Question

Consider the database transactions \( T1 \) and \( T2 \), and data items \( X \) and \( Y \). Which of the schedule(s) is/are conflict serializable? 

• A. \( {R1(X), W2(X), W1(Y), W2(Y), R1(X), W1(X), COMMIT(T2), COMMIT(T1)} \)
• B. \( {W2(X), R1(X), W2(Y), W1(Y), R1(X), COMMIT(T2), W1(X), COMMIT(T1)} \)
• C. \( {R1(X), W1(Y), W2(X), W2(Y), R1(X), W1(X), COMMIT(T1), COMMIT(T2)} \)
• D. \( {W2(X), R1(X), W1(Y), W2(Y), R1(X), COMMIT(T2), W1(X), COMMIT(T1)} \)

Hint:

To check conflict serializability, construct a precedence graph and verify the presence of cycles.

Answer 1

The Correct Option is B

A schedule is conflict serializable if we can obtain a conflict-equivalent serial schedule by swapping non-conflicting operations.

To check conflict serializability, we construct the precedence graph:

Step 1: Identify Conflicting Operations

• \( W2(X) \) and \( R1(X) \) conflict because both involve the data item \( X \), with one performing a write and the other a read.
• \( W2(Y) \) and \( W1(Y) \) conflict because both involve the data item \( Y \), with one performing a write and the other a write.
• \( W1(X) \) and \( R1(X) \) conflict because both involve the data item \( X \), with one performing a write and the other a read.

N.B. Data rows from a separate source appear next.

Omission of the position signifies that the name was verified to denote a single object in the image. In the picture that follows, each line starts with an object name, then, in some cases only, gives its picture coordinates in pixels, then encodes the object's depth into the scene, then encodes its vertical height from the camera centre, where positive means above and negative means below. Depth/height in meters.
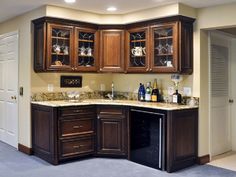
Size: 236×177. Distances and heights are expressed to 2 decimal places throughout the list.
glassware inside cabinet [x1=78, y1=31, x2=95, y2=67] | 5.12 +0.56
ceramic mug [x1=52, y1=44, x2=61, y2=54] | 4.84 +0.54
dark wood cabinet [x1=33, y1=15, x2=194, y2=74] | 4.53 +0.58
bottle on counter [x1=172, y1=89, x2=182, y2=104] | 4.69 -0.26
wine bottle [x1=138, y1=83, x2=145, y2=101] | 5.18 -0.22
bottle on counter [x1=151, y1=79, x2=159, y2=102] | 5.00 -0.23
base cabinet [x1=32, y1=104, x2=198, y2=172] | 4.23 -0.82
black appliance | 4.24 -0.86
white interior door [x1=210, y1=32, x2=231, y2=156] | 4.98 -0.33
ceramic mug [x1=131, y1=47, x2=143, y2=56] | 5.02 +0.51
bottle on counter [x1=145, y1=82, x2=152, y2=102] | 5.08 -0.21
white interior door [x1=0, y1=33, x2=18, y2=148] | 5.52 -0.15
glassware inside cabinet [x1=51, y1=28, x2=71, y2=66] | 4.82 +0.55
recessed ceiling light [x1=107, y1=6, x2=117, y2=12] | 4.79 +1.19
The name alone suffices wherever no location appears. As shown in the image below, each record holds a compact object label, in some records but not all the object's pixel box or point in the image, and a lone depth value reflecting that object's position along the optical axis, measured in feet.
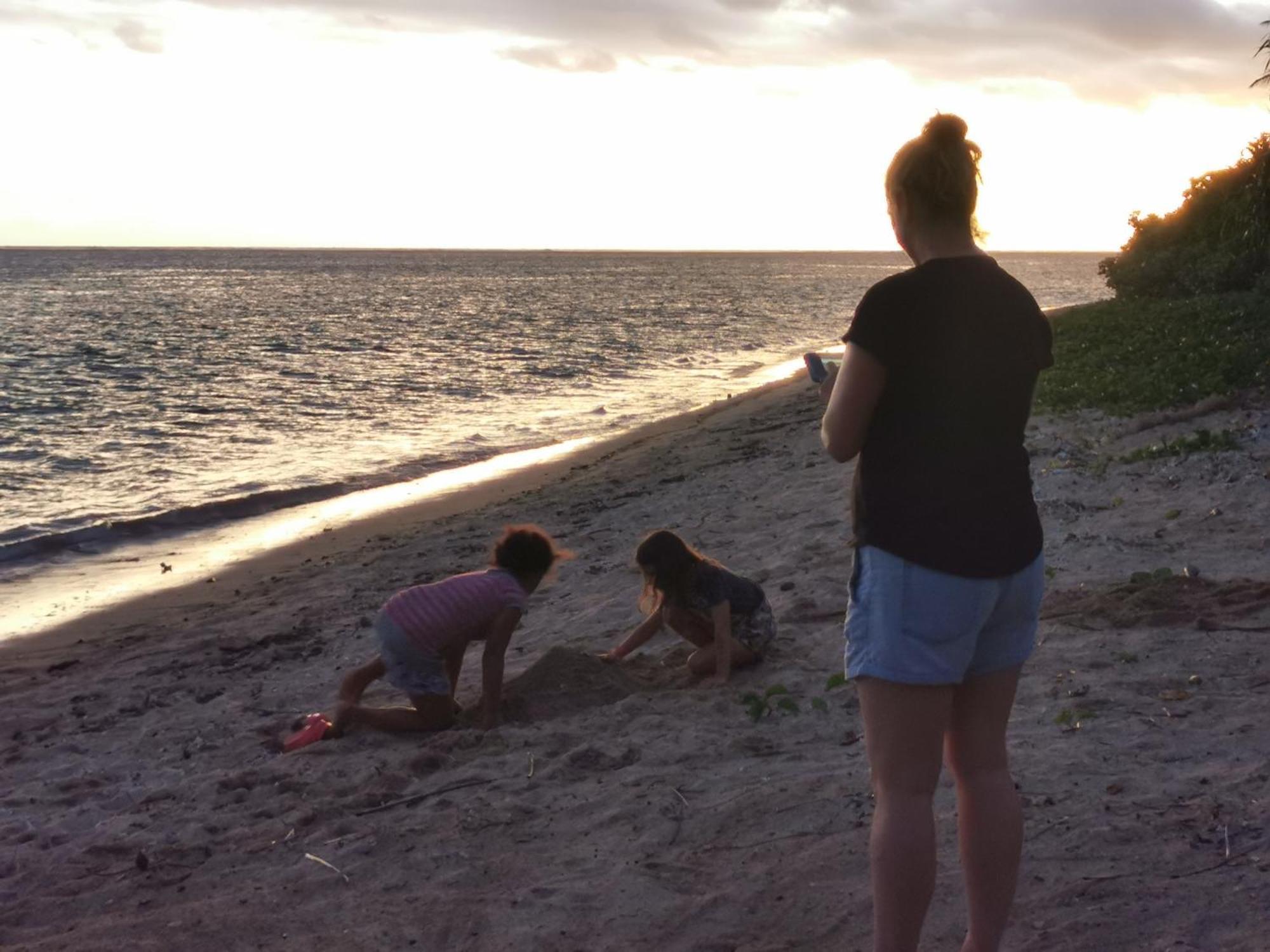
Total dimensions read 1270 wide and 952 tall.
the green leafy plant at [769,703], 17.46
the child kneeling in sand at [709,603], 19.26
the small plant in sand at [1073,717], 15.17
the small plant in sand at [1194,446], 27.84
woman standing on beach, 8.29
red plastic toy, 18.71
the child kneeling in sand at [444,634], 19.07
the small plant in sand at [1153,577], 20.01
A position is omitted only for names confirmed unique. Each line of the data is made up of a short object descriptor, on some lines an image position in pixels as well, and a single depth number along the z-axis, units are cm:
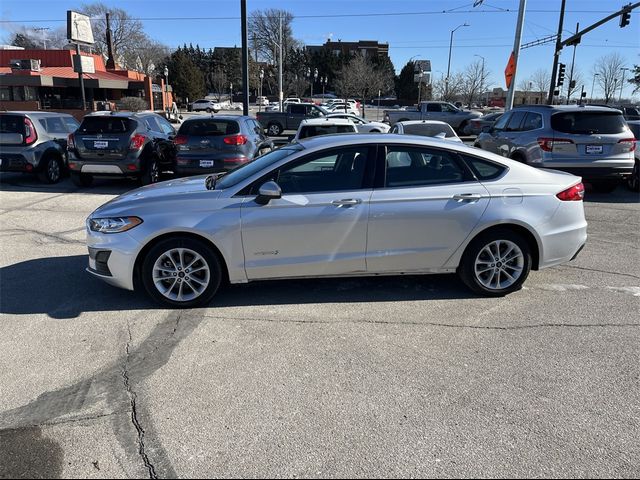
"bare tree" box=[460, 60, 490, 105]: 6216
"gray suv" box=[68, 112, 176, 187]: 1041
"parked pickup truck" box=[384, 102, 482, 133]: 2694
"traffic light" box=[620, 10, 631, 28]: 2353
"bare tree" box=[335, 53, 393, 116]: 5219
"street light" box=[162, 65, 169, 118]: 4953
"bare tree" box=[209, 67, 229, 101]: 8062
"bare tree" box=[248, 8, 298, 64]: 8144
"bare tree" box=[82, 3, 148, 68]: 7794
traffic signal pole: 2925
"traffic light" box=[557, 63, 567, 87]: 3038
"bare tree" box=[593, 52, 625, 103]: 7712
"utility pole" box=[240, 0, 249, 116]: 1545
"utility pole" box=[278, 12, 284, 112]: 3426
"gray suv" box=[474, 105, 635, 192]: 931
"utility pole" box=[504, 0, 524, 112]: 2005
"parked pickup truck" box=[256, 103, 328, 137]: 2784
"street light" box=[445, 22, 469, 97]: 5938
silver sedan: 446
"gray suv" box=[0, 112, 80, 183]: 1097
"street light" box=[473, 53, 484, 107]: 6250
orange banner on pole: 2092
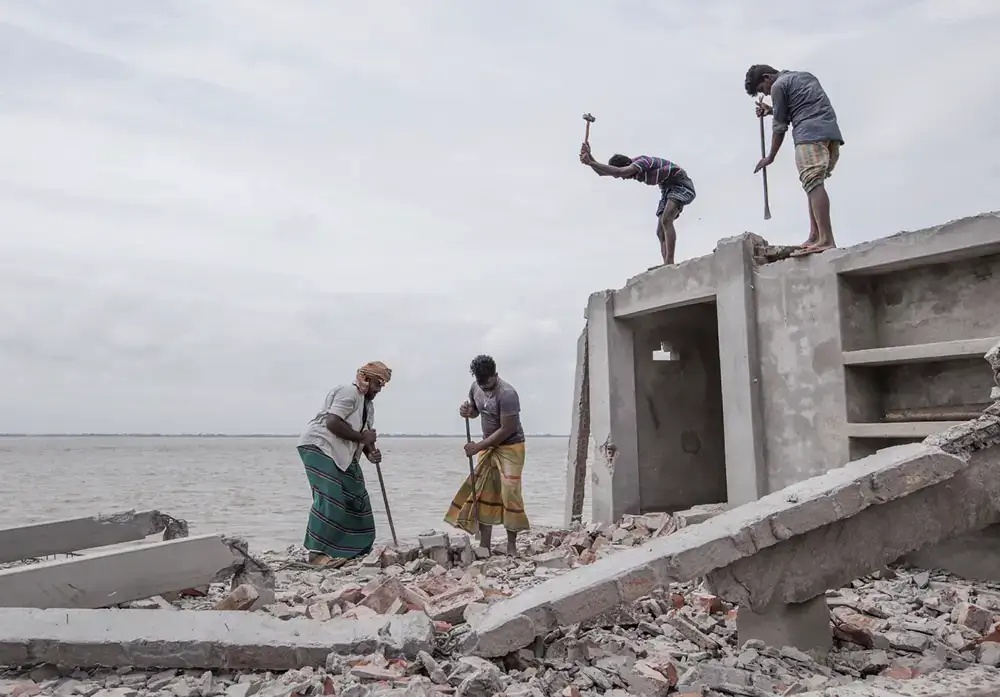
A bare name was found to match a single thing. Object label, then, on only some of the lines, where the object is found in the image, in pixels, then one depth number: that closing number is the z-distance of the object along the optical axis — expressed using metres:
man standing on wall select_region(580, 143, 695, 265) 7.61
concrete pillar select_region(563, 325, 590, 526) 8.72
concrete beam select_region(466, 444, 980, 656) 3.11
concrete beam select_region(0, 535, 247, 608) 3.90
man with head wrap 6.07
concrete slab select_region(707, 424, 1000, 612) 3.25
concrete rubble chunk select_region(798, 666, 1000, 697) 2.66
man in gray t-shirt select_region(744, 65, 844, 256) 5.76
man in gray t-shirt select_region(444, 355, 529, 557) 6.26
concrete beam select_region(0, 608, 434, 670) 3.13
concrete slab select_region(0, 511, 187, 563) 5.26
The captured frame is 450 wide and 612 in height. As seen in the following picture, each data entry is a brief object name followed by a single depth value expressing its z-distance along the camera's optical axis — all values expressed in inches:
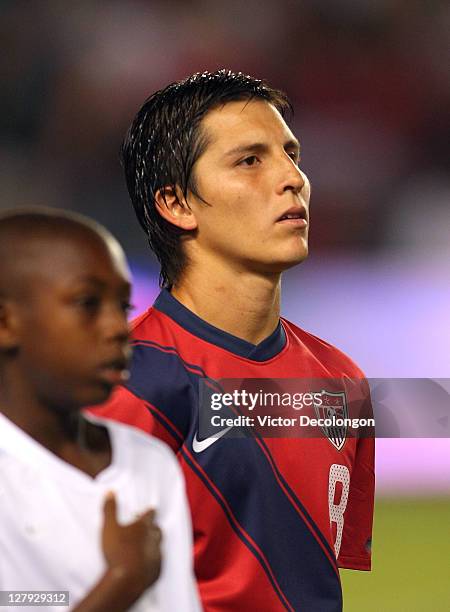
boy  347.8
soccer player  363.7
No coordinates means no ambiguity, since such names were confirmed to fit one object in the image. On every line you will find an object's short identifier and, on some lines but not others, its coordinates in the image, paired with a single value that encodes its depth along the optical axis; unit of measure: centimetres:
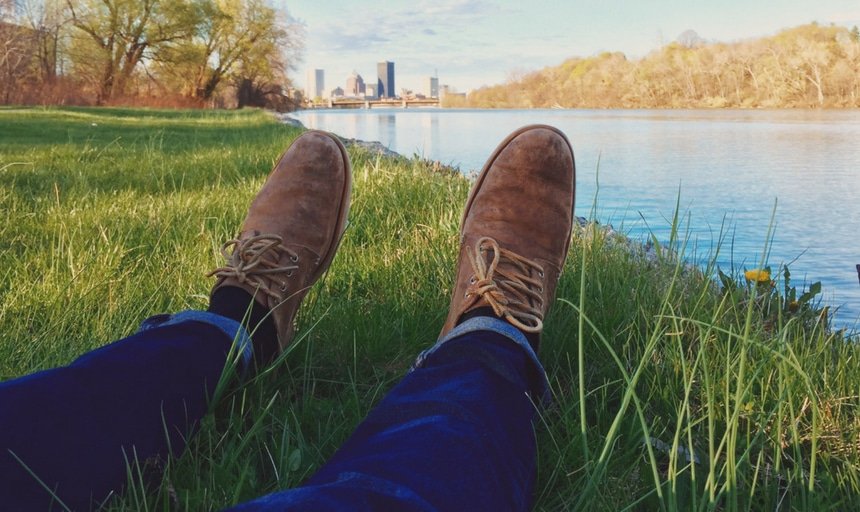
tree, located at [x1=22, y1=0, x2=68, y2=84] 2242
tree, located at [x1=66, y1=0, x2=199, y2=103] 2672
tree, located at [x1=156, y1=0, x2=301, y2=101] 2947
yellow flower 151
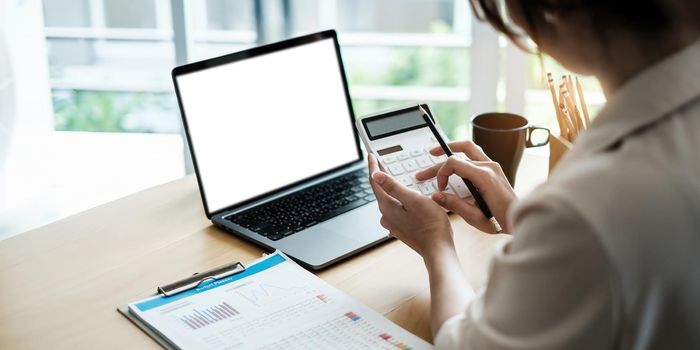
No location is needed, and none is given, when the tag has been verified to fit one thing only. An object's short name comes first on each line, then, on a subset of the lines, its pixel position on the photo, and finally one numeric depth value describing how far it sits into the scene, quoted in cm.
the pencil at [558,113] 126
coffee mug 127
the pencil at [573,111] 123
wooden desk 92
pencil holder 123
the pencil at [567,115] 123
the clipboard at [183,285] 90
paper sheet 85
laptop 115
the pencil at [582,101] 127
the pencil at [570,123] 123
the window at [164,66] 275
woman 56
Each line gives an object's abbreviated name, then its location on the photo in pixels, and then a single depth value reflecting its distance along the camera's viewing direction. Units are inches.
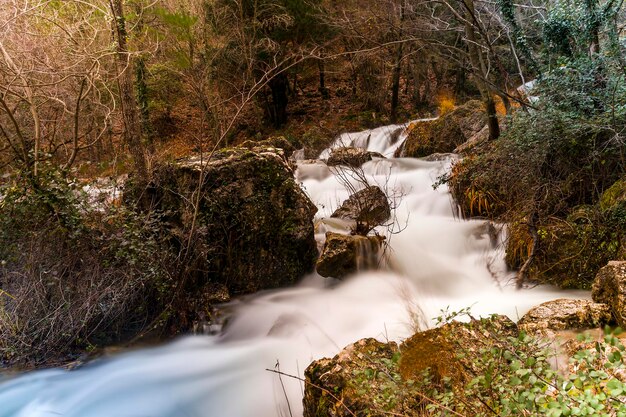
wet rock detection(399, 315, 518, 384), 112.7
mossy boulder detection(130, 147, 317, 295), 247.4
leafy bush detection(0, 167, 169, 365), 197.5
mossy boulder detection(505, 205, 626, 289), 191.9
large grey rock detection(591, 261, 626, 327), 136.2
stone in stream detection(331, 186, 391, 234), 277.4
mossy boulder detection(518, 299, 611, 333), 133.1
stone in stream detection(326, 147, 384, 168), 374.6
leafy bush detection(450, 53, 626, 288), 200.1
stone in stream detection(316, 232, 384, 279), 248.8
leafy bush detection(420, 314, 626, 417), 61.1
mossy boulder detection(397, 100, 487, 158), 429.1
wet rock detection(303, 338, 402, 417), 105.1
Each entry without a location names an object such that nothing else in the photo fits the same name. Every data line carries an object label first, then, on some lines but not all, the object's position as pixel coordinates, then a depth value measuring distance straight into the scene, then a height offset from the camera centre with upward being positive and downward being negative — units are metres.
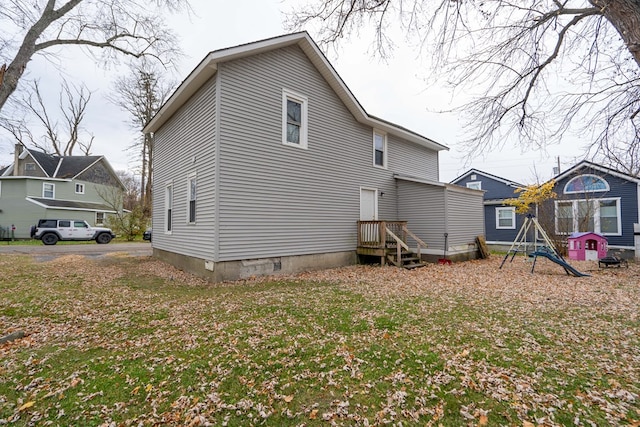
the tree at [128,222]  23.33 +0.07
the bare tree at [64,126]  26.31 +9.51
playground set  8.45 -1.11
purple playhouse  11.69 -0.96
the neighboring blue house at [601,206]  13.65 +0.86
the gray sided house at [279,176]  7.94 +1.62
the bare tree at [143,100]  22.58 +9.87
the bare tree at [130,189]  35.08 +4.56
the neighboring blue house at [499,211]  18.09 +0.76
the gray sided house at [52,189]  22.86 +2.95
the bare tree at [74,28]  6.89 +6.34
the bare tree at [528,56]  5.34 +3.33
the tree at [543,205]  14.39 +0.95
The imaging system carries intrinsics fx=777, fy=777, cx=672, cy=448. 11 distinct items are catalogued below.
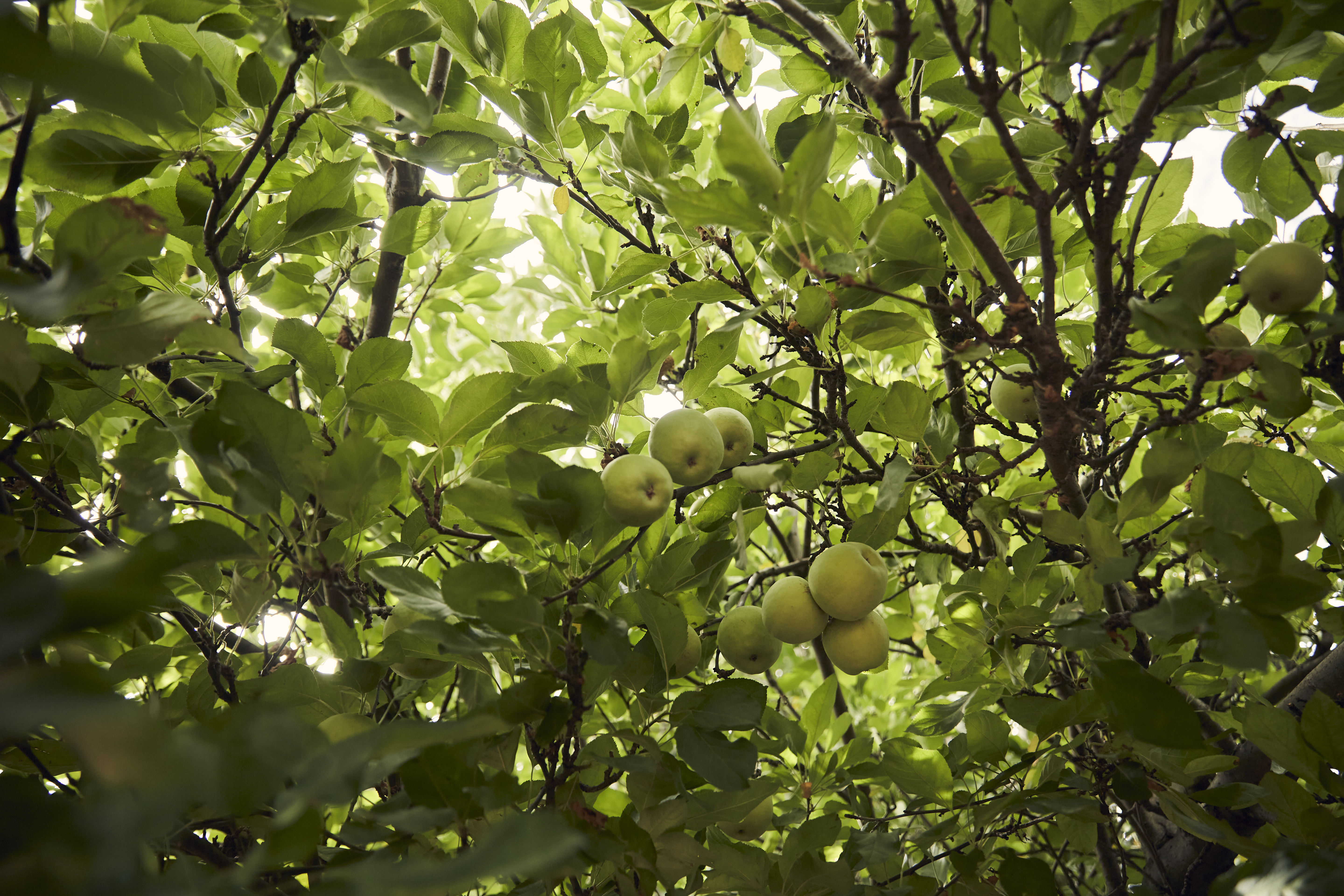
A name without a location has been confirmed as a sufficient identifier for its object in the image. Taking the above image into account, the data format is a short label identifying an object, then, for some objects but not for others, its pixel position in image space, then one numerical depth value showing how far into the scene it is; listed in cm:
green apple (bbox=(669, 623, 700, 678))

Step 2: Construct Precedence Graph

• If there is a cycle in the graph, the schedule is not conflict serializable. This means it’s impossible to reorder operations to make it serial.
• If no cycles exist in the graph, the schedule is conflict serializable. In this case, the schedule can be transformed into a serial one without violating dependencies.

After analyzing the given options, only Option (B) follows a conflict-equivalent serial schedule, making it conflict serializable. This means that by rearranging operations that do not conflict, the schedule in Option (B) can be made into a serial schedule without creating any inconsistency or dependency violations.